Among the records below, find each line that includes the string "怪物的DAM" and copy it.

→ **Dataset entries**
· · ·
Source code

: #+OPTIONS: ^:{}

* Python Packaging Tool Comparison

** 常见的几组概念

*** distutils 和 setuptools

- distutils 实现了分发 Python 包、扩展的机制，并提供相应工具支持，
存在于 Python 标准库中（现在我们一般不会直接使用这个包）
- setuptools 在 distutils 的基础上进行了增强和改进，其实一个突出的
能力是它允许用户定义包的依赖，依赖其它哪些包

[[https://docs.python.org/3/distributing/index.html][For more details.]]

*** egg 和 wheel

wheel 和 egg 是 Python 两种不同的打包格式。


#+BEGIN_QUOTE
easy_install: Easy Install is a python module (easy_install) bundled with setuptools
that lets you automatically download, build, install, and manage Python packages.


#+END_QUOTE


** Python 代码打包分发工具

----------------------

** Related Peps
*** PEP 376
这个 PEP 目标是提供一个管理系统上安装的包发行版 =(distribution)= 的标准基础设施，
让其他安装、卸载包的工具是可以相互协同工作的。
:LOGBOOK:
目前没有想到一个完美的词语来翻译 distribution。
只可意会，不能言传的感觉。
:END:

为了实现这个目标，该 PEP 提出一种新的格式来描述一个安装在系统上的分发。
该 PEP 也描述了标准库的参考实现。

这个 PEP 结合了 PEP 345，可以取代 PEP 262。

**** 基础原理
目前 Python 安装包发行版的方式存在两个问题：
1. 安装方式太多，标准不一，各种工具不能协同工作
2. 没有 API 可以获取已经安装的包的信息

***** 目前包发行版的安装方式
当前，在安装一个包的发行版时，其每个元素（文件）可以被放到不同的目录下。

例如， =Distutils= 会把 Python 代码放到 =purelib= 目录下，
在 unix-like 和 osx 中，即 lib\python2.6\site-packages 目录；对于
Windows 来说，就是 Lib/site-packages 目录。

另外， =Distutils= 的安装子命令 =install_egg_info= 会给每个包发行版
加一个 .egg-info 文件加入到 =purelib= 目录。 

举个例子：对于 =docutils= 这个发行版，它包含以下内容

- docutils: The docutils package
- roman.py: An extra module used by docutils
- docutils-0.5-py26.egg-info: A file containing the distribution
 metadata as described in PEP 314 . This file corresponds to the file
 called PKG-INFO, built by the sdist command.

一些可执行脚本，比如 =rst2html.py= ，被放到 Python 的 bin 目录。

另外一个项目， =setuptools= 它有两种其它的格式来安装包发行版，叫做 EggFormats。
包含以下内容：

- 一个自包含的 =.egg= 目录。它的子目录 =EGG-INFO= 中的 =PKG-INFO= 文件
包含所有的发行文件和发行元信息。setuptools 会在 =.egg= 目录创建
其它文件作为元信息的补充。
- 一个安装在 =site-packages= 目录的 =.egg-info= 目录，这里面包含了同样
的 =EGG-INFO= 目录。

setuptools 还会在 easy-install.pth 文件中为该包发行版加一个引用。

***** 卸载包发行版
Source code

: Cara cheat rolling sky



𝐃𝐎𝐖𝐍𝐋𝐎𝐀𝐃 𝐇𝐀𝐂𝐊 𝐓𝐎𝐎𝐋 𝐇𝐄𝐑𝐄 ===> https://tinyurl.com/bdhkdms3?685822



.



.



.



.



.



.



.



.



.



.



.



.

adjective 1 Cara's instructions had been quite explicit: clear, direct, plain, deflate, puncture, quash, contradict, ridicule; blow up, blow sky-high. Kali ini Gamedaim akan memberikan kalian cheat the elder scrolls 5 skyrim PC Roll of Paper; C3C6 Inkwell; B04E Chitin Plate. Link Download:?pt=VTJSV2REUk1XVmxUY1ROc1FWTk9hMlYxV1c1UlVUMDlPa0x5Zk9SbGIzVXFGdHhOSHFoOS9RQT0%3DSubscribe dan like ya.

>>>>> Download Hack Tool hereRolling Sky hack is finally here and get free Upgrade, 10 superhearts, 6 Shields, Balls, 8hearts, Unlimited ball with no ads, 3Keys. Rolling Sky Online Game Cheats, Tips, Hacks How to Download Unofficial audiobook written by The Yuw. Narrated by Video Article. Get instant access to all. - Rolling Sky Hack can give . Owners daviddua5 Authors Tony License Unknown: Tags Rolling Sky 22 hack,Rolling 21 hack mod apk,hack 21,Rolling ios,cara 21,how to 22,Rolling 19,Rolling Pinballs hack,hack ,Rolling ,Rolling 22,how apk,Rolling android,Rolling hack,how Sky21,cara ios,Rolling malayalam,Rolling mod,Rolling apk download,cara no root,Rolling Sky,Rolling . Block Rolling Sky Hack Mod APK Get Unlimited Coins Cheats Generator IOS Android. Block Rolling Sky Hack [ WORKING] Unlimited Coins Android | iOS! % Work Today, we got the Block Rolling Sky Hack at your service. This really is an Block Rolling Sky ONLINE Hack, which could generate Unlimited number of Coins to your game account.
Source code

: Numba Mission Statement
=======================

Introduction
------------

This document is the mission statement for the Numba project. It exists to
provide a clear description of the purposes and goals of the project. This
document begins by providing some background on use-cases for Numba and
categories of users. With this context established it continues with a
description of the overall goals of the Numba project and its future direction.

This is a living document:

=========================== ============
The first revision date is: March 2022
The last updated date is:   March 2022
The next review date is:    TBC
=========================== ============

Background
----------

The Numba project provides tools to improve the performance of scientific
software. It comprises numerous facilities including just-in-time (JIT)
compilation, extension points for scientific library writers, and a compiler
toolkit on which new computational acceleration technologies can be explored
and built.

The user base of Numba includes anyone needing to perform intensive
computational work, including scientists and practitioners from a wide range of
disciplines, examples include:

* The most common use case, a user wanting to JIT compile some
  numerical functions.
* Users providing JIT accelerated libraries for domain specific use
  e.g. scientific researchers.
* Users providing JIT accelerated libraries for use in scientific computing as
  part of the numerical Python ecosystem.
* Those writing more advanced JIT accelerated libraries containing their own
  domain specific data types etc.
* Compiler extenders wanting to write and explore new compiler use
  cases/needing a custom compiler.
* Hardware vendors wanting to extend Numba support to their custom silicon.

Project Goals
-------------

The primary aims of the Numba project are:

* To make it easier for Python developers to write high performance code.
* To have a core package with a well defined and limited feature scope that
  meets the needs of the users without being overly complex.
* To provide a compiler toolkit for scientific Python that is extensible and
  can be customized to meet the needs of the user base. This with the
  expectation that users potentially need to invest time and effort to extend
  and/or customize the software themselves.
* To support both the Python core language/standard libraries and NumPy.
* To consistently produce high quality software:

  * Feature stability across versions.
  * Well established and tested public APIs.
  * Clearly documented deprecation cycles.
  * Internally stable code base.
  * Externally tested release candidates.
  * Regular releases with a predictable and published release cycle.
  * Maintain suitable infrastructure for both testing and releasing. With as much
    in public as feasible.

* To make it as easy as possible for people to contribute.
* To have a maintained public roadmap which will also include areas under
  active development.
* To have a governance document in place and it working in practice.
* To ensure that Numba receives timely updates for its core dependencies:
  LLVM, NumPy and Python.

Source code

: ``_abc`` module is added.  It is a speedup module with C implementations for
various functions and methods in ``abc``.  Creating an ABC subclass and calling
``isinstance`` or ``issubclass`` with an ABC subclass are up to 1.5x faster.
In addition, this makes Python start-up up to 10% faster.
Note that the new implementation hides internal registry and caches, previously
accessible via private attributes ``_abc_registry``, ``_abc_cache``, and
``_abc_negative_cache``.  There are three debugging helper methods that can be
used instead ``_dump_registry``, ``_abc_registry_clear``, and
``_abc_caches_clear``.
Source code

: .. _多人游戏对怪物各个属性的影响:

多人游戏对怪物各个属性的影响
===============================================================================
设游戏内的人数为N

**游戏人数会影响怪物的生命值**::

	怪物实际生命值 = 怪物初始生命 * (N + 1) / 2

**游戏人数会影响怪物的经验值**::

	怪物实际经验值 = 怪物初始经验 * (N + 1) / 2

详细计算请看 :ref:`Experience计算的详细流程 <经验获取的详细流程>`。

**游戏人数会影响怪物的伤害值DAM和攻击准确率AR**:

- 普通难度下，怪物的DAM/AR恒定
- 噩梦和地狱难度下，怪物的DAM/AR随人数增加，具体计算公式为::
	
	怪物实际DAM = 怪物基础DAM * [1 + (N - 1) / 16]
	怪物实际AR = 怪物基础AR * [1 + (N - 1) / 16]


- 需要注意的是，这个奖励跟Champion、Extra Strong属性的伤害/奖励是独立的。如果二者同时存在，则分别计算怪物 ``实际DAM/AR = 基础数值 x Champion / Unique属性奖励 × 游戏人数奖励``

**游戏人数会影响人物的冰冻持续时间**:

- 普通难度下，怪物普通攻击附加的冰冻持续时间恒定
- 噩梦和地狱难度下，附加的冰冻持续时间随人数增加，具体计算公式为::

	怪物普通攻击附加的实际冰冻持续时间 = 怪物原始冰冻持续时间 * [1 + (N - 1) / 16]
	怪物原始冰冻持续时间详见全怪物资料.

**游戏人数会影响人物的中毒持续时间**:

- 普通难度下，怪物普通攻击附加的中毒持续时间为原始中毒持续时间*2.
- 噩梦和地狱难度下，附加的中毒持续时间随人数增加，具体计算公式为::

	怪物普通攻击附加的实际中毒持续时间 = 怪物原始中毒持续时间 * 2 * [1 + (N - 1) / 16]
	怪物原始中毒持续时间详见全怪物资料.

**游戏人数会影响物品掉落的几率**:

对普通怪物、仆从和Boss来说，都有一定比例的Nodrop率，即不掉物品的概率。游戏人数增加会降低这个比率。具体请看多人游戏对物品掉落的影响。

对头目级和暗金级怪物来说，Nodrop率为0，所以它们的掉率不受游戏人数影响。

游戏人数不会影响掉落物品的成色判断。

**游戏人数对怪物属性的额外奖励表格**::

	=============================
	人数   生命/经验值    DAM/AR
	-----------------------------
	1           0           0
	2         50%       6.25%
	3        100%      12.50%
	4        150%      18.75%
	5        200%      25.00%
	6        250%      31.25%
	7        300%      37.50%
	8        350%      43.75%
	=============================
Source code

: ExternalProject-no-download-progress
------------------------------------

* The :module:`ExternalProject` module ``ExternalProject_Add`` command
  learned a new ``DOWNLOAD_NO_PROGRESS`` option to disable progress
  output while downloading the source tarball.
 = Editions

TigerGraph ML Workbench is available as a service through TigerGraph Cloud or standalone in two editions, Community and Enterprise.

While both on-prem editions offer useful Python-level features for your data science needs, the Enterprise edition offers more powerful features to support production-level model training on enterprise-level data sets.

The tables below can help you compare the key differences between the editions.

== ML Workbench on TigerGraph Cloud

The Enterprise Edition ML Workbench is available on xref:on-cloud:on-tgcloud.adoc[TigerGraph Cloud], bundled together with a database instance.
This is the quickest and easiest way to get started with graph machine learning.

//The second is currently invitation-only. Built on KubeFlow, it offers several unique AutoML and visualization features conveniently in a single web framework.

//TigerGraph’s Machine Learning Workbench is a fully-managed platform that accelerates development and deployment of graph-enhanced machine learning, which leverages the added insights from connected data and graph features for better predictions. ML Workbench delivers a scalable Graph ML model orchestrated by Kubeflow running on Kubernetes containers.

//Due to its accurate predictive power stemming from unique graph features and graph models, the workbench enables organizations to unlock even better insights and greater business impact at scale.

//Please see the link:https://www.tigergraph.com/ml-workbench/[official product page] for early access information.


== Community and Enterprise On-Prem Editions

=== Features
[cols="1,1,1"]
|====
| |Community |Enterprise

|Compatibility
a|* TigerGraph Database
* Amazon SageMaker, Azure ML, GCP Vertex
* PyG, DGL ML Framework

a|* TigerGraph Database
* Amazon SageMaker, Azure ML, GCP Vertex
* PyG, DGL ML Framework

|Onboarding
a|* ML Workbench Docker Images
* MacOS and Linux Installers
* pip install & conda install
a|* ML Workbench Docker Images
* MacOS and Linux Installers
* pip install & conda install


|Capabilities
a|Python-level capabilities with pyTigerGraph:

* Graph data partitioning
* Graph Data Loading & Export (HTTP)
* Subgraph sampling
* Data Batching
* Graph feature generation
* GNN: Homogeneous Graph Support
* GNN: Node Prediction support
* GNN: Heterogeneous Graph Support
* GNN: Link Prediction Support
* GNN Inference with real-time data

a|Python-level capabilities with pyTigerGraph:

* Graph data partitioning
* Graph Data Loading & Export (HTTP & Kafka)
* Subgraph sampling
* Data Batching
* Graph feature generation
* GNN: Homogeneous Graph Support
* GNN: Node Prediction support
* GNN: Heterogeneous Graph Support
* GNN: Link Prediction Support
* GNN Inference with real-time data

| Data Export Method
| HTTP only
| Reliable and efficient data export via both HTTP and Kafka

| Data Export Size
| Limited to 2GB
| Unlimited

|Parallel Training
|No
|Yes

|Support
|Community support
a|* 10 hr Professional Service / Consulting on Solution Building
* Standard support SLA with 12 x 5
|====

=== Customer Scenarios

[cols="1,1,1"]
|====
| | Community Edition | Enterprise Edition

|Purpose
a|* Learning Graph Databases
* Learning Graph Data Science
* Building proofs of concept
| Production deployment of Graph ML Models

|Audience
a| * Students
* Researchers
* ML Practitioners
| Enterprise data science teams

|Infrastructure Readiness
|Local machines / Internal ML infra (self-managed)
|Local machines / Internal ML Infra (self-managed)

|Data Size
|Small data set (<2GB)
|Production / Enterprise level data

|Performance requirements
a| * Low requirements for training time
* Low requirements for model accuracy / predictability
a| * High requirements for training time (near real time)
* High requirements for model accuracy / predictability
· · ·
→ **ANSWER AREA**
- 普通难度下，怪物的DAM/AR恒定
- 噩梦和地狱难度下，怪物的DAM/AR随人数增加，具体计算公式为::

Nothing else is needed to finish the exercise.